*SET PROBLEM:*
Locate every line in the records below that contains the word "author", and copy each of those lines in full.

*RAW RECORDS:*
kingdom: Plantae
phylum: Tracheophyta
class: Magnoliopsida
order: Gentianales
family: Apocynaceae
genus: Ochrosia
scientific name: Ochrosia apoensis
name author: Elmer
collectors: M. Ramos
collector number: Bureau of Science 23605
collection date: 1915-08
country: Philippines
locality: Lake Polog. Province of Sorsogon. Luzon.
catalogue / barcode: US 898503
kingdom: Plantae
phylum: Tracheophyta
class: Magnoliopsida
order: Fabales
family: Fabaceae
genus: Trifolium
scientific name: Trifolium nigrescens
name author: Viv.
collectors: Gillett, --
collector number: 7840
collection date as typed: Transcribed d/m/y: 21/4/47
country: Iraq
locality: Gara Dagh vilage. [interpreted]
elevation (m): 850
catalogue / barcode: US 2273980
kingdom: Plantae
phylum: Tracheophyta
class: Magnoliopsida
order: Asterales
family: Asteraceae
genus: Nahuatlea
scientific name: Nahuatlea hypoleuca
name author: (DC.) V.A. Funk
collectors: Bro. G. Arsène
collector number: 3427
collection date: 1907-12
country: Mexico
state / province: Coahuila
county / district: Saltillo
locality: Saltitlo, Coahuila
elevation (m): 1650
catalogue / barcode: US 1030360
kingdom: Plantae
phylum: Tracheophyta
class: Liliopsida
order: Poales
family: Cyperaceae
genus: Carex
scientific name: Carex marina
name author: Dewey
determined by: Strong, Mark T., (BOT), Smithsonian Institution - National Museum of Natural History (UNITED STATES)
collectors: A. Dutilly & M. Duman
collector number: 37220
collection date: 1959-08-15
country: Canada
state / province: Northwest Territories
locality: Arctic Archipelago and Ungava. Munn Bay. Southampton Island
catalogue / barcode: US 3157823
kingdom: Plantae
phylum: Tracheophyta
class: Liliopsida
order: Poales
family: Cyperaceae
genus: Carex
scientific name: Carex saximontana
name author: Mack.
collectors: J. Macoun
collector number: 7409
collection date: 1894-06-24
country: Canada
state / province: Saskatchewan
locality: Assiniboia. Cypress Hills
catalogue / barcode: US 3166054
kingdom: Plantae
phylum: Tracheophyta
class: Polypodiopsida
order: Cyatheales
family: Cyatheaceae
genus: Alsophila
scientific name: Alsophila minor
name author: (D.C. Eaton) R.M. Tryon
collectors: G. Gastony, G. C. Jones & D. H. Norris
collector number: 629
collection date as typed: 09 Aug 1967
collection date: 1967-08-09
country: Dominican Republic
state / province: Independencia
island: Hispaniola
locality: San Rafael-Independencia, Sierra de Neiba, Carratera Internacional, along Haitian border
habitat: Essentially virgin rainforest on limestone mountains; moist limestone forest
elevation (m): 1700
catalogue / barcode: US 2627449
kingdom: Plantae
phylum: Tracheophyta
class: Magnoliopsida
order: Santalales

*WRITTEN RESPONSE:*
name author: Elmer
name author: Viv.
name author: (DC.) V.A. Funk
name author: Dewey
name author: Mack.
name author: (D.C. Eaton) R.M. Tryon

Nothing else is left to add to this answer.